Data extracted from a collection
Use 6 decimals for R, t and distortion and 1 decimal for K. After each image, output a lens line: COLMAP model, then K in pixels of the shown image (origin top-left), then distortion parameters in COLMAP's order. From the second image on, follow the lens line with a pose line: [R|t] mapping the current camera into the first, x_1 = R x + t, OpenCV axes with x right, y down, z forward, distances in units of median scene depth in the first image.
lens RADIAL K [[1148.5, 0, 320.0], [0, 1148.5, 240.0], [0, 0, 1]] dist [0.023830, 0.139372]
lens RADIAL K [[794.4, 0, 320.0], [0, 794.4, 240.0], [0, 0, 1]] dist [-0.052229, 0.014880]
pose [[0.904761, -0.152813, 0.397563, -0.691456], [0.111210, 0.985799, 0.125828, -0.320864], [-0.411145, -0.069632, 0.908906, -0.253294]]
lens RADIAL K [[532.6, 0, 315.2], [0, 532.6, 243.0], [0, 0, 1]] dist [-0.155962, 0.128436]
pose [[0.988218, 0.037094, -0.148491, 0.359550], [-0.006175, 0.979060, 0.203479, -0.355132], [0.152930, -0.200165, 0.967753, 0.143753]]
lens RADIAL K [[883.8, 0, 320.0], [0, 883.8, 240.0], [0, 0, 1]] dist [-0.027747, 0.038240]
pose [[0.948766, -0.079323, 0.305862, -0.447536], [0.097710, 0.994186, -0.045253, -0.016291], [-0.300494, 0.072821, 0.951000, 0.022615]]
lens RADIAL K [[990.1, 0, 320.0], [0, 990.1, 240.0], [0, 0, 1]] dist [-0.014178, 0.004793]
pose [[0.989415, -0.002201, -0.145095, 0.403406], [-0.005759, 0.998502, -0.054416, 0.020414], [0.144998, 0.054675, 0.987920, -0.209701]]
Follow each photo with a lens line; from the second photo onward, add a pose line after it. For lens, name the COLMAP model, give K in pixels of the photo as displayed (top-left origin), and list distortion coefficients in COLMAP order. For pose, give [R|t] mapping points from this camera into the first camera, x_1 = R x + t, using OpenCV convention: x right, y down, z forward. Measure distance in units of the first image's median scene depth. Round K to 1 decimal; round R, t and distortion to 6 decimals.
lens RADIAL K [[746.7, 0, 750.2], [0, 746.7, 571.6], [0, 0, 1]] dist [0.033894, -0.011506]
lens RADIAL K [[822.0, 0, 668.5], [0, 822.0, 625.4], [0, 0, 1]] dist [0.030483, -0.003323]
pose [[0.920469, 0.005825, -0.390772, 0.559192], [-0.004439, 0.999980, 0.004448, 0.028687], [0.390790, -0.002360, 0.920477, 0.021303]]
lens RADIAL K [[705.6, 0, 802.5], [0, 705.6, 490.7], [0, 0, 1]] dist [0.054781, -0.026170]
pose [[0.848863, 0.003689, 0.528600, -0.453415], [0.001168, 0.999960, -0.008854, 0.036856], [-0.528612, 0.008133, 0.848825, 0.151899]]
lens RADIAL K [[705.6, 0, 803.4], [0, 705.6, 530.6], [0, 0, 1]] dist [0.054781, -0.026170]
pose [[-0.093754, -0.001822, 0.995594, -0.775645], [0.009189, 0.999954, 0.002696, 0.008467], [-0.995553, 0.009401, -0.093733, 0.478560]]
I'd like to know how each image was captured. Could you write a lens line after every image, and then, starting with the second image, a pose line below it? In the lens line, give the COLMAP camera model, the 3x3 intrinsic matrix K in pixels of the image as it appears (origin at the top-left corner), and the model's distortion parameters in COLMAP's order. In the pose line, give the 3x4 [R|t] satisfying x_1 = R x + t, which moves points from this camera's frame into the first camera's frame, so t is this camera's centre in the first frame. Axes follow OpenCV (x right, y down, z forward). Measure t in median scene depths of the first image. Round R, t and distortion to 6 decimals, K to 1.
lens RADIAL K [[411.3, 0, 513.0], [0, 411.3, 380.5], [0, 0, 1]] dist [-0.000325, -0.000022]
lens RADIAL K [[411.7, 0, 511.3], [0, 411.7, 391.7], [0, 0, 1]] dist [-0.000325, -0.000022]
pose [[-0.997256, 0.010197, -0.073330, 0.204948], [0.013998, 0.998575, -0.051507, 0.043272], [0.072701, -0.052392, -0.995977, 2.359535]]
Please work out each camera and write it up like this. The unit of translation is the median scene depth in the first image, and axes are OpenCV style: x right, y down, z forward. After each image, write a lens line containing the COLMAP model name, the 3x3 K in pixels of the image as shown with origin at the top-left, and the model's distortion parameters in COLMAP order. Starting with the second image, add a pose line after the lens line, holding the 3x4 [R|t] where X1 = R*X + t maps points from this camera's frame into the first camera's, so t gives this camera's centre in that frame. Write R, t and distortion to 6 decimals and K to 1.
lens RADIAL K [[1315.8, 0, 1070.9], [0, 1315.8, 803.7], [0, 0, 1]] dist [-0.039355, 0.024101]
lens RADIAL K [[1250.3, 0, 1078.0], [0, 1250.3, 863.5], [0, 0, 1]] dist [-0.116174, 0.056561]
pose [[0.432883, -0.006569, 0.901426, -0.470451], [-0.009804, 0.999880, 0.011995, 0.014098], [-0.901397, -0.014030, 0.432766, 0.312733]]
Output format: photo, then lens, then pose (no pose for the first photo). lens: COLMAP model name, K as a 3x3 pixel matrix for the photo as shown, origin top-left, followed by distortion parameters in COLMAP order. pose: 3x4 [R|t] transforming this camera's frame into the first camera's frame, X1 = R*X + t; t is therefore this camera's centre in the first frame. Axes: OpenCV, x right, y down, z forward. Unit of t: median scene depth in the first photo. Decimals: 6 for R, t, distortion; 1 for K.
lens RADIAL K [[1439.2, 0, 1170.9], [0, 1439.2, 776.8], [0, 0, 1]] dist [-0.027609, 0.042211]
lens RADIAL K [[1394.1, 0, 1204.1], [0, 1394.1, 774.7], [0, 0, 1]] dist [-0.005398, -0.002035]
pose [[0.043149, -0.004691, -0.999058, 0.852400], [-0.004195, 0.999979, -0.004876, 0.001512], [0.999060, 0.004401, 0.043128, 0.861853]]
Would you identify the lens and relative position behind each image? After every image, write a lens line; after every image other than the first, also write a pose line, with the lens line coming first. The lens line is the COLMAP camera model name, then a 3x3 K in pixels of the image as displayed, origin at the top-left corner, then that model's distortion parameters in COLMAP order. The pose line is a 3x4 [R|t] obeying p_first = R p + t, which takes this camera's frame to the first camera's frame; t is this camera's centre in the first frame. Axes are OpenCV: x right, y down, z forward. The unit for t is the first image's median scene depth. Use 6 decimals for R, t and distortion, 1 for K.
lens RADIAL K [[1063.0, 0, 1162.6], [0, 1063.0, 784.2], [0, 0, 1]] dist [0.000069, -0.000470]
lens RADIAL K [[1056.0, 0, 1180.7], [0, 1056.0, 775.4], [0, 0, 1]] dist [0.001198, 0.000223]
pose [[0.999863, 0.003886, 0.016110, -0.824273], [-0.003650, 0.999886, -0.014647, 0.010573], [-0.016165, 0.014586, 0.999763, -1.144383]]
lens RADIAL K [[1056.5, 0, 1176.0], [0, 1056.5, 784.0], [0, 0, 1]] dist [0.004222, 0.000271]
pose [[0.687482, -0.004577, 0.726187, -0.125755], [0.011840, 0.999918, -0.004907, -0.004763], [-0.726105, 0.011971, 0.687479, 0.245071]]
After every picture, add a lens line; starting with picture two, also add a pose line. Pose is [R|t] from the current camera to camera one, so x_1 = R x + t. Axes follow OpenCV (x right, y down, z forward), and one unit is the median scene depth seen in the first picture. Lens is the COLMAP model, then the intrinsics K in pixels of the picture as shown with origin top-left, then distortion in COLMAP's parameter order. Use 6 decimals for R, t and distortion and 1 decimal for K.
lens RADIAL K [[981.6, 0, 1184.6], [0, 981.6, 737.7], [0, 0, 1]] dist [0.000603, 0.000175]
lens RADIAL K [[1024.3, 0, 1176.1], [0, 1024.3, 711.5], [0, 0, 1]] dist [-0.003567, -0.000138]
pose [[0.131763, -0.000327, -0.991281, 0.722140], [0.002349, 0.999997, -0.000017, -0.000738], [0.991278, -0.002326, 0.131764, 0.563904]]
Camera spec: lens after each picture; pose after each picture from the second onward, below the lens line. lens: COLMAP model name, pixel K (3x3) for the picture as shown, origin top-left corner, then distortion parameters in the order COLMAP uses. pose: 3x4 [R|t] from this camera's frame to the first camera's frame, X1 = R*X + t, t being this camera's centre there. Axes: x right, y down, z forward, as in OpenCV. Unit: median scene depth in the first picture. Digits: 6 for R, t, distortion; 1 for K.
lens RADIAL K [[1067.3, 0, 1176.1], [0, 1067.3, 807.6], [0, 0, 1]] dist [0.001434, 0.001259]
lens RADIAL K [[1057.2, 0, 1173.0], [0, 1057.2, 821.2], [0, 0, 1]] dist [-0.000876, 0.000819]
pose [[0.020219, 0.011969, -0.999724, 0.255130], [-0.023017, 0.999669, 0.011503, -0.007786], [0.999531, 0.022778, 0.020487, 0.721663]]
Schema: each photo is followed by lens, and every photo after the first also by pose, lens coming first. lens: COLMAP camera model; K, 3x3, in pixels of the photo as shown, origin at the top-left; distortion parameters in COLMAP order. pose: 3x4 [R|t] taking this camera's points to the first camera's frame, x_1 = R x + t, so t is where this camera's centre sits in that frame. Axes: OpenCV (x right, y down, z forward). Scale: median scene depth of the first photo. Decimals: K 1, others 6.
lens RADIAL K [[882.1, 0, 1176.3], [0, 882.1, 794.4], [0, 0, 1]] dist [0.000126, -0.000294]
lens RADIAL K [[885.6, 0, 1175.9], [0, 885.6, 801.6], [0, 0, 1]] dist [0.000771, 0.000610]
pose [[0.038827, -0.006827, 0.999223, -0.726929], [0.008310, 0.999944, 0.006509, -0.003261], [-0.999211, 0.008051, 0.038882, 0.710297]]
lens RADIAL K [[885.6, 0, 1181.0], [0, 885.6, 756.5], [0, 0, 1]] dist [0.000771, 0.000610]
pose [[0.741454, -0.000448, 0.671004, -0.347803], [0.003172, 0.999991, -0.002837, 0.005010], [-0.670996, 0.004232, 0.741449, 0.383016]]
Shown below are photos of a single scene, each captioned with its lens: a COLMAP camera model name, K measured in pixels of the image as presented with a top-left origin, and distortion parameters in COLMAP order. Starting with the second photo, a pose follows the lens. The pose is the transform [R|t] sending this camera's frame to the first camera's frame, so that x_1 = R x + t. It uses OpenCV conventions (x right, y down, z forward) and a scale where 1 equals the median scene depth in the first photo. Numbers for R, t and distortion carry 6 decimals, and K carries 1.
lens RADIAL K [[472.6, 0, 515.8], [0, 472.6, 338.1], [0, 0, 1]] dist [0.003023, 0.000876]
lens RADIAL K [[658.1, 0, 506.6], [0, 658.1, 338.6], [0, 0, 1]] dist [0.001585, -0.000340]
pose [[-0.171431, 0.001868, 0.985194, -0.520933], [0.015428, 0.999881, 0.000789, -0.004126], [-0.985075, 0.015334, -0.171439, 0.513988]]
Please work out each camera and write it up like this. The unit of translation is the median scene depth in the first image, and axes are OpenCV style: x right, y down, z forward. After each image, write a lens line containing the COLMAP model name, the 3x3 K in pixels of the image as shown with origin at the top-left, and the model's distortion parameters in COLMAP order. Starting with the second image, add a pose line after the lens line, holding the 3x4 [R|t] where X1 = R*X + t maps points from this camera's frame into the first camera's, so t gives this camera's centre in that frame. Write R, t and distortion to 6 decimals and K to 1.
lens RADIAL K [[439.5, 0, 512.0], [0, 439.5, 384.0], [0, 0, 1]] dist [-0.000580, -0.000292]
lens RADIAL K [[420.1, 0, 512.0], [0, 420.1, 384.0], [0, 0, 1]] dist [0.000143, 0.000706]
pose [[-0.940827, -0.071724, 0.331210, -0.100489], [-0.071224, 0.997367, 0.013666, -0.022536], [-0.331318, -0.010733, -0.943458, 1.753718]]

Required work
Copy out, word for word, the rows between the line containing "Schema: each photo" and the line containing "0.004232, 0.741449, 0.383016]]", inclusive.

Exercise output
Schema: each photo is followed by lens, and every photo after the first also by pose, lens coming first. lens: COLMAP camera model; K, 3x3, in pixels of the photo as shown, origin at the top-left; distortion parameters in COLMAP order. pose: 3x4 [R|t] taking this camera's points to the first camera's frame, x_1 = R x + t, so t is where this camera's centre sits in that frame. Axes: OpenCV (x right, y down, z forward). Scale: median scene depth of the first photo. Decimals: K 1, others 6.
lens RADIAL K [[882.1, 0, 1176.3], [0, 882.1, 794.4], [0, 0, 1]] dist [0.000126, -0.000294]
lens RADIAL K [[885.6, 0, 1175.9], [0, 885.6, 801.6], [0, 0, 1]] dist [0.000771, 0.000610]
pose [[0.038827, -0.006827, 0.999223, -0.726929], [0.008310, 0.999944, 0.006509, -0.003261], [-0.999211, 0.008051, 0.038882, 0.710297]]
lens RADIAL K [[885.6, 0, 1181.0], [0, 885.6, 756.5], [0, 0, 1]] dist [0.000771, 0.000610]
pose [[0.741454, -0.000448, 0.671004, -0.347803], [0.003172, 0.999991, -0.002837, 0.005010], [-0.670996, 0.004232, 0.741449, 0.383016]]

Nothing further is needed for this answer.